Além de artista plástico, Aislan é estudante de medicina e residente do Hospital Universitário de Brasília (HUB). Conciliar as duas carreiras não tem sido fácil, principalmente, neste momento. “ Mas a arte tem entrado na minha vida para me acalmar, enxergar ainda mais possibilidades de seguir em frente. Às vezes fico em atrito interno me questionando sobre essa conciliação, mas vejo a arte como uma grande parceria terapêutica”.
Pintar e se expressar artisticamente é ainda, para Aislan, uma forma de se manter conectado com os ancestrais e seu povo. “Procuro sempre me conectar para ver a beleza que meu povo tem. Evidenciar isso é mostrar que essa resistência originária é importante para mim. A arte tem me ajudado bastante e mesmo distante tenho essa conexão”.
Três perguntas para // Rafaela Campos Alves, curadora
O que é a exposição Yeposanóng?
Yeposanóng não é apenas uma exposição com obras e pinturas do Aislan Pankararu, ela é sobre cura. Sobre curar-se de corpo e alma nesse cenário devastador ao qual estamos vivendo. Para essa exposição queremos construir um alicerce de proteção, sentimentos de amor, cuidado e, principalmente, de mudança. Adentrar em Yeposanóng é mergulhar no processo de cura, representado pelo artista através da festa da Corrida do Imbu: a celebração da existência, pela vida.
O que te chamou a atenção no trabalho do Aislan e por que dessa exposição?

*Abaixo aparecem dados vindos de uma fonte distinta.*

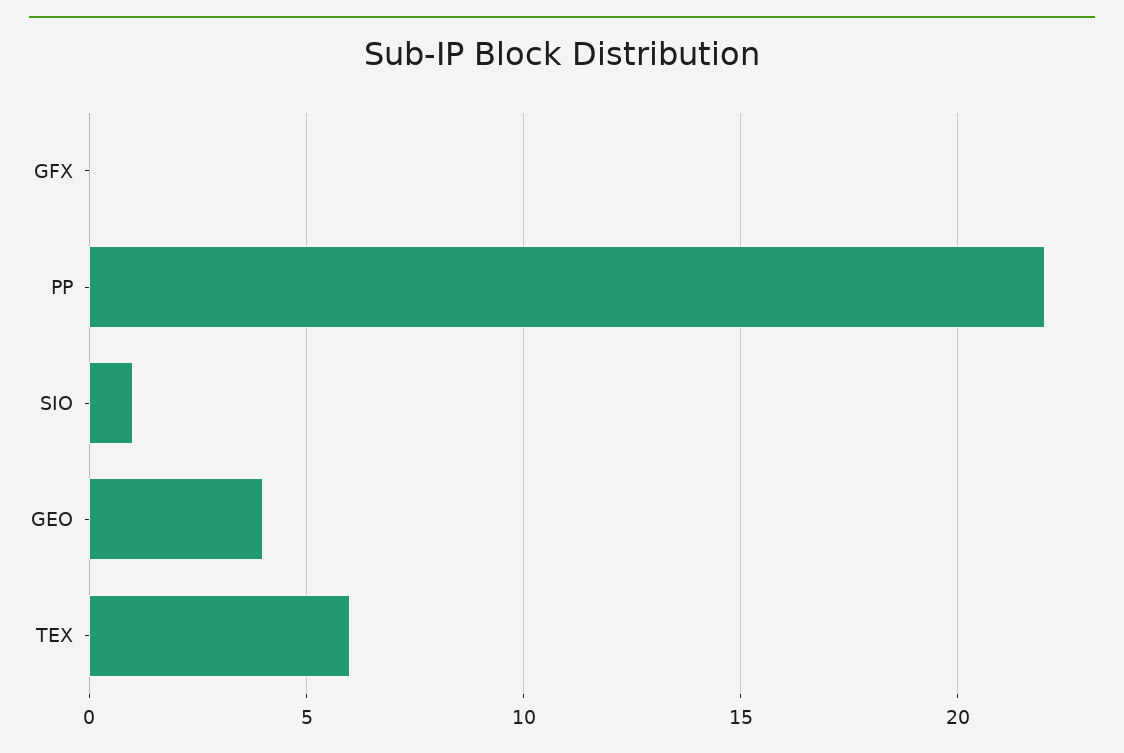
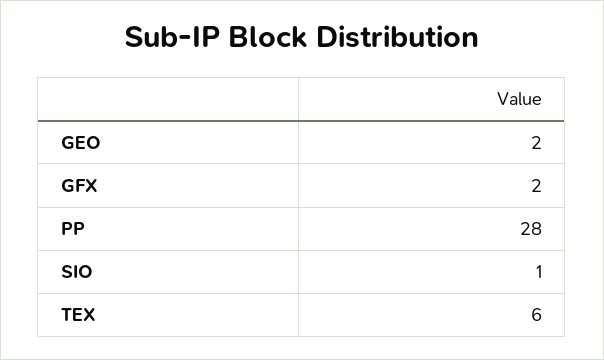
  {
-   "GFX": 0,
+   "GFX": 2,
-   "PP": 22,
+   "PP": 28,
    "SIO": 1,
-   "GEO": 4,
+   "GEO": 2,
    "TEX": 6
  }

Já conhecia o trabalho do Aislan e sempre achei muito singular a forma como ele utiliza a arte para expressar sua própria cultura, uma conexão espiritual, resistência, uma força para enfrentar os desafios, mas sem perder sua conexão com os seus ancestrais. Ele se conecta com seu povo através da arte! Esse processo de criação dele é regido por uma força imaterial que ele carrega consigo ao representar o seu povo através das artes. É uma forma de resistência que vem através dessa energia, força e ancestralidade que os povos indígenas sempre tiveram e carregam consigo. A ideia da exposição vem para nos trazer essa força, resistência, proteção e cura, que os povos indígenas sempre nos ensinaram e insistimos em não querer aprender. Nesse desafio que está sendo enfrentar a perda, a criar uma nova rotina, viver nesse tempo caótico de pandemia é uma ótima oportunidade para pararmos e escutarmos o que esses povos tem a nos ensinar. Vem para entendermos que precisamos de uma renovação, de olhar mais para o outro e não só para si. É para aprendermos a nos curar de dentro para fora.

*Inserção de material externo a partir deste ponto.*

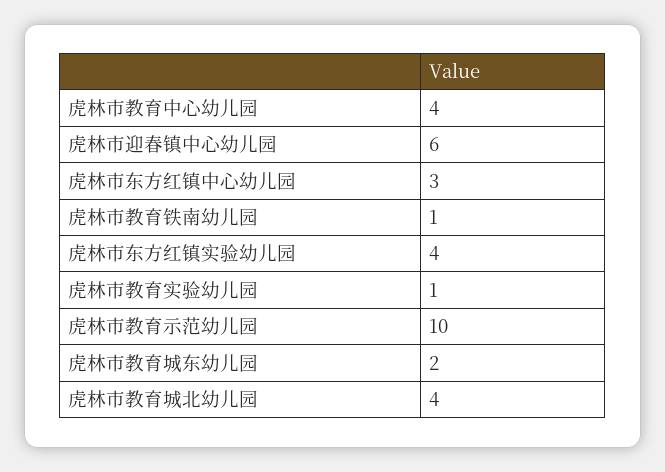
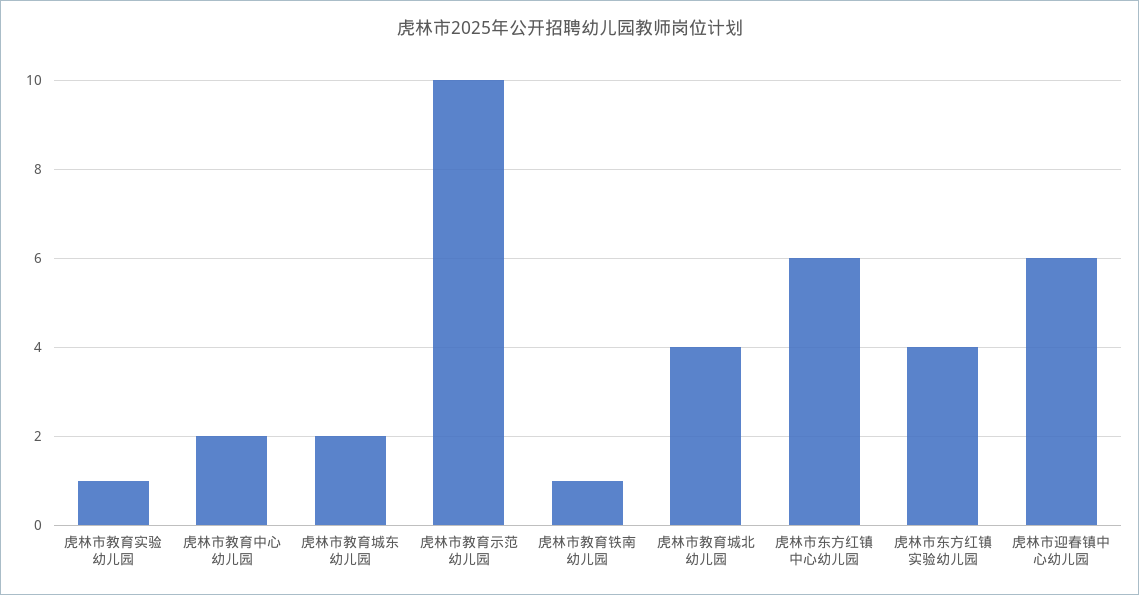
  {
-   "虎林市教育中心幼儿园": 4,
+   "虎林市教育中心幼儿园": 2,
    "虎林市迎春镇中心幼儿园": 6,
-   "虎林市东方红镇中心幼儿园": 3,
+   "虎林市东方红镇中心幼儿园": 6,
    "虎林市教育铁南幼儿园": 1,
    "虎林市东方红镇实验幼儿园": 4,
    "虎林市教育实验幼儿园": 1,
    "虎林市教育示范幼儿园": 10,
    "虎林市教育城东幼儿园": 2,
    "虎林市教育城北幼儿园": 4
  }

Qual a relevância e a importância desse olhar para a arte e a cultura indígena, sobretudo, agora?
Ao longo da história, os indígenas foram silenciados e suas perspectivas são rotineiramente invisibilizadas. Através da arte é que grande parte da cultura e diversidade desses povos é preservada e pode ser usada como forma de expressão, comunicação e resistência. É preciso visibilizar essas narrativas, sejam elas através da arte, dos rituais, das crenças, etc. e entender a importância que os indígenas têm em nossa existência, são eles que mantém o equilíbrio ecológico, e que têm resistido a tantas pandemias. É tempo de escuta, valorização da cultura e da arte indígena, é chegado o tempo de exaltar o conhecimento e sabedoria ancestral.
Serviço:
Yeposanóng
Exposição no Memorial dos Povos Indígenas. Até 2 de maio. Visitação de sexta a domingo e feriados, de 9h às 15h.